The BRJS.getFileIterator()
convenience method will also be made available via BRJS.io()
, but will be re-implemented on top of the createMemoizationGuard()
method, so we will end up with:
brjs.io().getFileIterator(dir1);
Given that most methods within most classes will benefit from memoization, we are going to end up with a large job to make all these methods memoizing methods, and as a result wiil end up with much more complicated classes as a result of all this memoization boiler-plate. A potentially quicker approach, that would also give us simpler and easier to maintain code, would be use to an AOP compiler like AspectJ.
By using the AspectJ compiler our model code would instead look like this:
private Foo foo;
private Bar bar;
@Memoizable
public Foo getFoo() {
return createNewFoo();
}
@Memoizable(dirs={"dir1", "dir2"})
public Bar getBar() {
return createNewBar();
}
Here, the Memoizable
annotation could be applied to any class that implements a new Directory
interface (which Node
automatically would), having following methods:
interface Directory {
File dir();
}
Then, classes that applied the @Memoizable
annotation without providing any attributes would default to using dir()
, whereas if the dirs
attribute was provided, its values would be relative to dir()
.
Although using AspectJ provides many advantages, it also imposes some limitations that must be taken into account:
- We become limited to using the AspectJ compiler (a modified Eclipse compiler) to compile our source code.
- Support for new versions of Java (e.g. Java8) will lag behind the normal release date (historically, by between 12 to 15 months).
- The AspectJ compiler is not supported by Gradle out-of-the-box, so we would need to use a third-party plug-in or recipe.
- There may be some re-factorings that can only be done if you have an AspectJ plug-in installed for your IDE, though plug-ins are available for Eclipse, IntelliJ & Netbeans, etc.

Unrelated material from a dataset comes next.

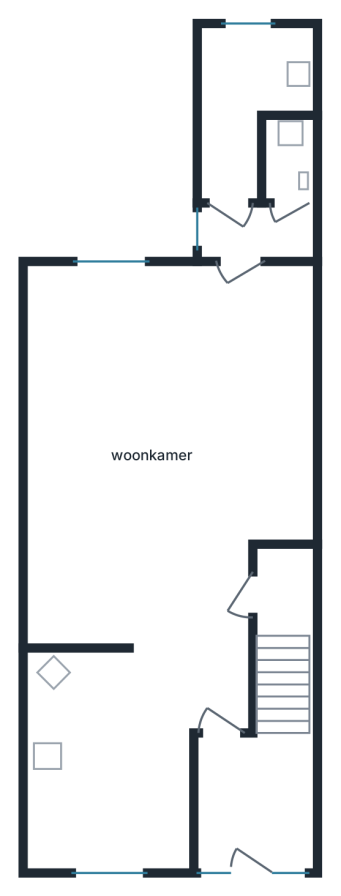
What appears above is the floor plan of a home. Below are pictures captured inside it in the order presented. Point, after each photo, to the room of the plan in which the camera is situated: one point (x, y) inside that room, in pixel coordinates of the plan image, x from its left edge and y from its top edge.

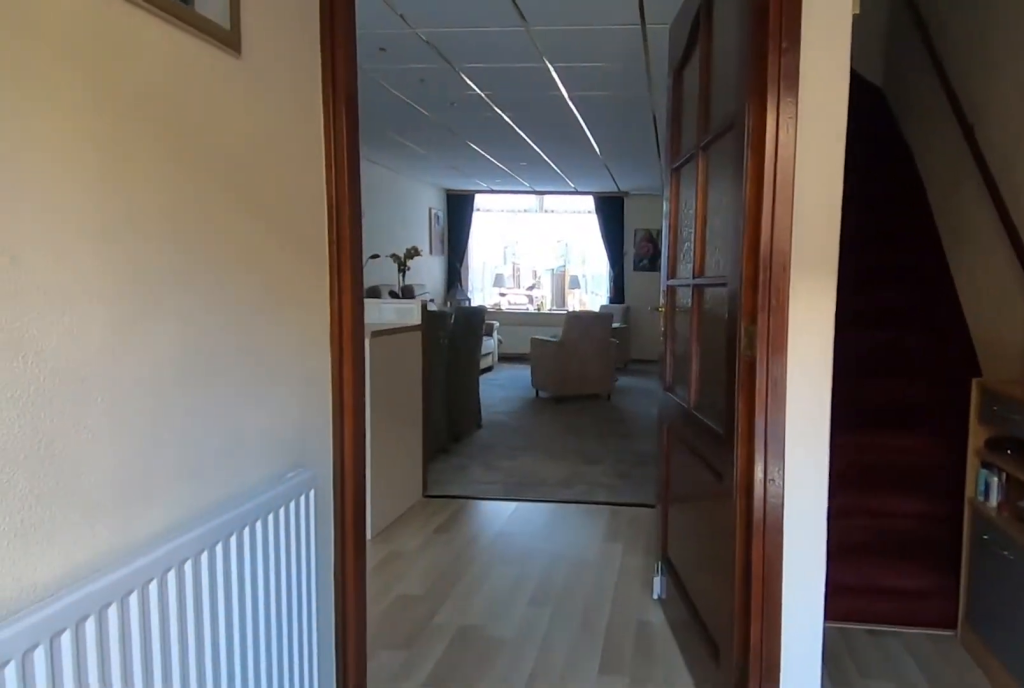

By making use of Java 8's lambda syntax, we can remove almost all of the boiler plate associated with memoization, without the need for AOP:
private MemoizedValue<Foo> foo = new MemoizedValue<>(dir());
private MemoizedValue<Bar> bar = new MemoizedValue<>(file("dir1"), file("dir2"));
public Foo getFoo() {
return foo.value(() -> {
return new Foo(getBar());
});
}
public Bar getBar() {
return bar.value(() -> {
return new Bar(getBaz());
});
}
Additionally, switching to Java 8 has a number of associated advantages:
- We can start making use of streams to parallelize our workload across the available cores provided by the CPU.
- Plug-ins can make use of the Nashorn compiler to run JavaScript efficiently.
- We can use lambdas to simplify the many
Commander
classes used within our spec tests.
Given that some CaplinTrader users will not be able to install Java 8 on their developer machines for some time yet, for the time being we could use retrolambda (via the gradle retrolambda plug-in), to allow the use of lambdas and the Java 8 compiler now, but with all tests being run against transpiled Java 7 byte code.